KATA
PENGANTAR
Alhamdulillah, segala puji milik
Allah Subhanahu wa ta’ala yang selalu membimbing hamba-Nya dengan penuh
kasih saying dan cinta, sehingga pemakalah dapat menyelesaikan makalah musthalah
al-hadis tentang (laqab ahli hadis dan majelis hadis). Sahalawat dan
salam kepada Rasulullah Shalallahu ‘alaihi wa sallam, manusia mulia,
pembawa risalah, serta keluarganya, sahabat dan siapa saja yang mengikuti
sunnahnya dalam mengarungi bahtera alam.
Padang, 21 Maret 2017
Pemakalah
BAB I
PENDAHULUAN
A. Latar Belakang
Laqab merupakan
suatu gelar yang diberikan kepada seseorang karena suatu hal yang berkenaan
dengan dirinya.
Banyak penulis
yang membahas masalah ini. Tujuannya adalah agar tidak terjadi kesalahan dan
menempatkan suatu laqab kepada yang bukan pemiliknya.
Kelompok-kelompok
kajian ilmu telah dikenal sejak masa Nabi SAW. Dan bertambah banyak bersamaaan
dengan bertambah banyaknya wilayah Islam, yang disertai dengan banyaknya
mesjid, majelis-majelis dibuka dengan membaca beberapa ayat al-Qur’an. dengan
adanya majelis-majelis itu maka akan bertambahnya wawasan seseorang, akan
tetapi dalam majelis kita juga memiliki adab yang baik. Sehingga majelis dapat
berjalan denganlancar.
Untuk itu
disini pemakalah akan membahas mengenai laqab-laqab ahli hadis, serta
majelis-majelis hadis dan imla’.
B. Rumusan Masalah
1. Apa saja laqab-laqab ahli hadis ?
2. Bagaimana majelis-majelis hadis?
3. Bagaimana majelis-majelis imla’?

- [BARIS DATA]
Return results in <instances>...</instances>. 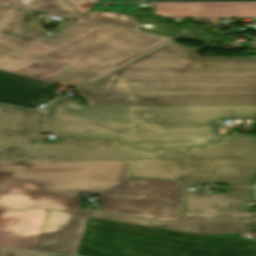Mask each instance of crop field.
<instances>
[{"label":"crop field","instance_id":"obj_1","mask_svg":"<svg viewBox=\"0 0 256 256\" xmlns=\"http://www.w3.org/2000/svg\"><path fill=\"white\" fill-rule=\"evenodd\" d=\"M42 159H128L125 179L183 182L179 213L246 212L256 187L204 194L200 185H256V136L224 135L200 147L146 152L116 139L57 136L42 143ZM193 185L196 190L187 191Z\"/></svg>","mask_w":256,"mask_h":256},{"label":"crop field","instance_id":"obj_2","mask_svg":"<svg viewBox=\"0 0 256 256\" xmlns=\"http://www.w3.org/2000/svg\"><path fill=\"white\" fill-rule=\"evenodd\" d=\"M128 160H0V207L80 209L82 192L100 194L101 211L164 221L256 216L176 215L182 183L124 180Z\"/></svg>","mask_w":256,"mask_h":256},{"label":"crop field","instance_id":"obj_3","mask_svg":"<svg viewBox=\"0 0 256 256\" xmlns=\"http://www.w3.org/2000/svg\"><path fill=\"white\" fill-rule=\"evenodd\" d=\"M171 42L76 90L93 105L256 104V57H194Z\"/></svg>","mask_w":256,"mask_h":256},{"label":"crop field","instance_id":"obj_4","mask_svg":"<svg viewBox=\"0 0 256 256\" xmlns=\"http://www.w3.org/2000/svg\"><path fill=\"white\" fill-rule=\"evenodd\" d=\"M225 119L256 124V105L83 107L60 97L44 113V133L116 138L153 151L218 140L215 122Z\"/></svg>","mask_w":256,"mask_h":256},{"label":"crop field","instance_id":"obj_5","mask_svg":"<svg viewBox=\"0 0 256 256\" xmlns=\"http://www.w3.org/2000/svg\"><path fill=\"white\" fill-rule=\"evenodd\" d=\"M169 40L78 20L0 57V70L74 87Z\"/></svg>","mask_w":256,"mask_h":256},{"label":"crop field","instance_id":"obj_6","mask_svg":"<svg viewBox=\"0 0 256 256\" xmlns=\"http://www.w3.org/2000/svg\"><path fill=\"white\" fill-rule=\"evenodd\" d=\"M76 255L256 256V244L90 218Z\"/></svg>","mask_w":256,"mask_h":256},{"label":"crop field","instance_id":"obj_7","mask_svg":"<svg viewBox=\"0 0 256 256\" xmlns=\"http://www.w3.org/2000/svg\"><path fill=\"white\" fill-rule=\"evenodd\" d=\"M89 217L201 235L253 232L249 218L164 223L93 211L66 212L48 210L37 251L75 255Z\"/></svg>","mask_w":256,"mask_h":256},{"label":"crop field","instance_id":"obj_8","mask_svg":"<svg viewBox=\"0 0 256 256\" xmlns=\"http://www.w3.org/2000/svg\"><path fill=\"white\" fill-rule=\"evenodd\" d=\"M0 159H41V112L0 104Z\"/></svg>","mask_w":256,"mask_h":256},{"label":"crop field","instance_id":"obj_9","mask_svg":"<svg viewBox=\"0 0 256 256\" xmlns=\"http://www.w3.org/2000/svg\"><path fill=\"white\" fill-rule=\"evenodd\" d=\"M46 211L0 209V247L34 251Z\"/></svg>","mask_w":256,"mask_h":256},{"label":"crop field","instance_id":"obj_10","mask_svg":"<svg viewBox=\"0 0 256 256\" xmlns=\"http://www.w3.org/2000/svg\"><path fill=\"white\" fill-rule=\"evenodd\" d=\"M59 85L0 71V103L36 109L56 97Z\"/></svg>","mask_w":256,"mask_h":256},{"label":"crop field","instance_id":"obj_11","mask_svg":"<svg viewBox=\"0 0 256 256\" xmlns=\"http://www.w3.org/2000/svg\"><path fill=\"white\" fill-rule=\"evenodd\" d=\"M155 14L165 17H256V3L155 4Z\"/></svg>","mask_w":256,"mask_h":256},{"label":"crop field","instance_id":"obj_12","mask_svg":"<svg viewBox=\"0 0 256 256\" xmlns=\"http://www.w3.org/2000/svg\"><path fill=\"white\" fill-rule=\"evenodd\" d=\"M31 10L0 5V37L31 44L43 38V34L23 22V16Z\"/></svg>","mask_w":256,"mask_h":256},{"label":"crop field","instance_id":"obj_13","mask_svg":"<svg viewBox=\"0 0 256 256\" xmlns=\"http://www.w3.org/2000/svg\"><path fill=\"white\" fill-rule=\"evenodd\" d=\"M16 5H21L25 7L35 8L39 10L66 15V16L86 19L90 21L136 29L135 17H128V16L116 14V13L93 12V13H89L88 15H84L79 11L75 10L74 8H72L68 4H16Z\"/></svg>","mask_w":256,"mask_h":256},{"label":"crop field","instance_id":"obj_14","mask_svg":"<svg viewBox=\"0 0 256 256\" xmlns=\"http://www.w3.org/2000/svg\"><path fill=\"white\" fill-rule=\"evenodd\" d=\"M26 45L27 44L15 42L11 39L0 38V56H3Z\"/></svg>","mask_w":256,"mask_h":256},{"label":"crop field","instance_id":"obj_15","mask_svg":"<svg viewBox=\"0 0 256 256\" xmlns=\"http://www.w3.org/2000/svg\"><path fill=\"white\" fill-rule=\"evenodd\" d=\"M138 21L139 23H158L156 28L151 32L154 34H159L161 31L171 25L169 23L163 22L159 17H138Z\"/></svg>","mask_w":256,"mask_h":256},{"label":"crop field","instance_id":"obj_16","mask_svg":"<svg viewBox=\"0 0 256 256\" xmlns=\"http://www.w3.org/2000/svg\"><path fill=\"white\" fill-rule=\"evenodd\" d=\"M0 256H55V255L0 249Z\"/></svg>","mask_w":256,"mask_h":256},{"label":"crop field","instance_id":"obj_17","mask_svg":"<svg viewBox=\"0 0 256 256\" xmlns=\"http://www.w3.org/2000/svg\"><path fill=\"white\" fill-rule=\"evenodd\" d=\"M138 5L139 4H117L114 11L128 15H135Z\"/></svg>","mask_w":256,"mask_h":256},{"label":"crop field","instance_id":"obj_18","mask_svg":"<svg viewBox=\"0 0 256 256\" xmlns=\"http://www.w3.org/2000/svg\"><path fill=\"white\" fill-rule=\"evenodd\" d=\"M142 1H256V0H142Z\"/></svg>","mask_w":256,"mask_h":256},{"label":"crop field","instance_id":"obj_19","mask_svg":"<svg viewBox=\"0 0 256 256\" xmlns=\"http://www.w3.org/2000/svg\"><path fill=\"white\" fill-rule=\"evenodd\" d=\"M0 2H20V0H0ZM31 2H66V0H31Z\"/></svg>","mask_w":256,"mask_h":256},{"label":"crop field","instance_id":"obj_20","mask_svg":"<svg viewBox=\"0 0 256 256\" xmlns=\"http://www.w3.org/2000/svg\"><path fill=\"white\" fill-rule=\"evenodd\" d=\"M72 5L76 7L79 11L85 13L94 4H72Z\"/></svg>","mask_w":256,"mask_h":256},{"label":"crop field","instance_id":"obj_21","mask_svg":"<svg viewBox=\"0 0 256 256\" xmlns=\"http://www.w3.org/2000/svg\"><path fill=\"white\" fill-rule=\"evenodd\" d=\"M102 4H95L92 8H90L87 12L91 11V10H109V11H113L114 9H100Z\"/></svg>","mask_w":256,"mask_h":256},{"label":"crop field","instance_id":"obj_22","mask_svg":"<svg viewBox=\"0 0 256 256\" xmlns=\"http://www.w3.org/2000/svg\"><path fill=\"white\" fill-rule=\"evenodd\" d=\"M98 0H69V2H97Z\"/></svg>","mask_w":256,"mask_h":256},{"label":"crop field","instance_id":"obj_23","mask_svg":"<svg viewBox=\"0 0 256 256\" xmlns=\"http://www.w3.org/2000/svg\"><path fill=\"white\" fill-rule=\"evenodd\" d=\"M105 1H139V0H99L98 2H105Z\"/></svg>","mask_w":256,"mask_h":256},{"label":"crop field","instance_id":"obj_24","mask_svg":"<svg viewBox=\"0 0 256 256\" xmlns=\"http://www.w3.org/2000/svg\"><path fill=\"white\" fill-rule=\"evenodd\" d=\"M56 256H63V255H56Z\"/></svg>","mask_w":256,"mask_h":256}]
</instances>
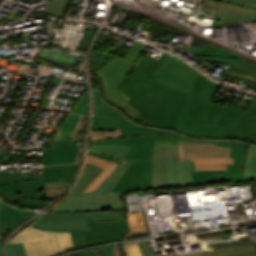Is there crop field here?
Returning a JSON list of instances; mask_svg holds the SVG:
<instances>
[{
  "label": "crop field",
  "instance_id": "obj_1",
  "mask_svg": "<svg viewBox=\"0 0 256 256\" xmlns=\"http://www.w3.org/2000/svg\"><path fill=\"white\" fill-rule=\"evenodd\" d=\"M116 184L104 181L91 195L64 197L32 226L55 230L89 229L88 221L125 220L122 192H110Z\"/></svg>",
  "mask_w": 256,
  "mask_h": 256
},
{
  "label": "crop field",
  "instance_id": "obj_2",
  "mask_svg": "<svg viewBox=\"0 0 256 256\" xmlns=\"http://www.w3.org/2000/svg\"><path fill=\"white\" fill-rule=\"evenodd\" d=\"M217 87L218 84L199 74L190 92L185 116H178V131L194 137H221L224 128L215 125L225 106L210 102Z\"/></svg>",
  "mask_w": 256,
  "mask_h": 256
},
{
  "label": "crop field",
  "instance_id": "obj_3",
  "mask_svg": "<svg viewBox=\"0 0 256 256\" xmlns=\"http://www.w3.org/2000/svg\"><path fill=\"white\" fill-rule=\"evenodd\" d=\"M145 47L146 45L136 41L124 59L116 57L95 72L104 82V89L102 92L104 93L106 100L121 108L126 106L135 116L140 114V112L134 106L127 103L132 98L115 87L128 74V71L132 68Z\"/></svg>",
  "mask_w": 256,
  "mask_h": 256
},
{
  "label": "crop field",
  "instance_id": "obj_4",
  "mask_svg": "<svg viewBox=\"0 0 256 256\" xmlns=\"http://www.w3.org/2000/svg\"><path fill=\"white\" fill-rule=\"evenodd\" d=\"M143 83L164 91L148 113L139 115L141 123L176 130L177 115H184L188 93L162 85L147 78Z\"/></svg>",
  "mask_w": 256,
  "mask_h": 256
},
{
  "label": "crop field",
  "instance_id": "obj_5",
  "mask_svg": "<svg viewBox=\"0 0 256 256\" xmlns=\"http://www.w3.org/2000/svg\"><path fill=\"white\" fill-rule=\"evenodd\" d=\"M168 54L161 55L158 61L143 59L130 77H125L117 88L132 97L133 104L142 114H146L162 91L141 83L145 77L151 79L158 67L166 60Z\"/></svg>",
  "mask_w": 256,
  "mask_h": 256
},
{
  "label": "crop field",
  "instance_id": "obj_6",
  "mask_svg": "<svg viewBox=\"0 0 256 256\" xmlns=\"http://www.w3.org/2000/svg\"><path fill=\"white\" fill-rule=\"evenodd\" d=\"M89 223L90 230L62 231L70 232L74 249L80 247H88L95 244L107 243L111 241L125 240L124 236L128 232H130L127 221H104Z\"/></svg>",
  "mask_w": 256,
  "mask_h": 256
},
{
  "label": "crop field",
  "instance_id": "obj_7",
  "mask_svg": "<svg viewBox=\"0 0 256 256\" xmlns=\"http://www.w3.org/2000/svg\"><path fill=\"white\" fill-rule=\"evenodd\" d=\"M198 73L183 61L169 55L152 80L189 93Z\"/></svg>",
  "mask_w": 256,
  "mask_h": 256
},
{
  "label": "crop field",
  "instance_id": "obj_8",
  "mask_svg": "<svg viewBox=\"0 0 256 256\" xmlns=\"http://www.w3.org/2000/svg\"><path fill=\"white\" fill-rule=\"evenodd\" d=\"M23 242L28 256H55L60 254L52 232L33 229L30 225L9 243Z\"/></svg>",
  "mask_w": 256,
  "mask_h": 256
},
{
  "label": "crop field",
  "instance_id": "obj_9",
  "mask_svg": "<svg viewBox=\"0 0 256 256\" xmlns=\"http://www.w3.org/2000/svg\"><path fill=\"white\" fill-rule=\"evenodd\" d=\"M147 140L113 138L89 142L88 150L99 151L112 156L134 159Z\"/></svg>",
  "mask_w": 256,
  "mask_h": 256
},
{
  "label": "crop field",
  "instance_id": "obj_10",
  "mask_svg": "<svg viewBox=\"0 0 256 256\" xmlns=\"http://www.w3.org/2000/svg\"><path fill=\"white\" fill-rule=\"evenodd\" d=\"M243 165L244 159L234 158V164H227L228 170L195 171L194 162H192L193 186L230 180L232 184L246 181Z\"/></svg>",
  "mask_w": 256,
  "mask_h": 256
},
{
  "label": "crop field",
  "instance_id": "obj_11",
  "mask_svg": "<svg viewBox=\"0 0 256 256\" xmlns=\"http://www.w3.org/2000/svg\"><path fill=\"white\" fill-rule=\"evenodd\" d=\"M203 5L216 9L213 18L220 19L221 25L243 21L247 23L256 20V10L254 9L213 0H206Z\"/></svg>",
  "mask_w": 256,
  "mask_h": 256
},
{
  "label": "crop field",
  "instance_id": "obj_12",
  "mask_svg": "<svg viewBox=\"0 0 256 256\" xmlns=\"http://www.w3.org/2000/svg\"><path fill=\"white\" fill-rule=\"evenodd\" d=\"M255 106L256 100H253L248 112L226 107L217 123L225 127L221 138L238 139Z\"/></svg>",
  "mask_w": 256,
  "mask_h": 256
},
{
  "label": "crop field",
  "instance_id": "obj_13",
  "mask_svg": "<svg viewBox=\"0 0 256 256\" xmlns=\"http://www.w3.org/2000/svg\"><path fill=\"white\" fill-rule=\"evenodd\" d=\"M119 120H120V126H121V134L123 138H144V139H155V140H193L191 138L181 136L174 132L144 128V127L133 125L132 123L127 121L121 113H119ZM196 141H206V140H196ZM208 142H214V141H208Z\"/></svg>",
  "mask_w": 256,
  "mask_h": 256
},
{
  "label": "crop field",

- [PERINTAH TUGAS]
Jawablah pertanyaan berikut berdasarkan cuplikan makalah tentang laqab ahli hadis.
(a) Kota dan tanggal apa yang tertera di bawah kata pengantar?
(b) Menurut bagian Latar Belakang, apa yang dimaksud dengan laqab?
(c) Dengan apa majelis-majelis dibuka?

- [JAWABAN TUGAS]
(a) Padang, 21 Maret 2017.
(b) Laqab adalah suatu gelar yang diberikan kepada seseorang karena suatu hal yang berkenaan dengan dirinya.
(c) Majelis-majelis dibuka dengan membaca beberapa ayat al-Qur'an.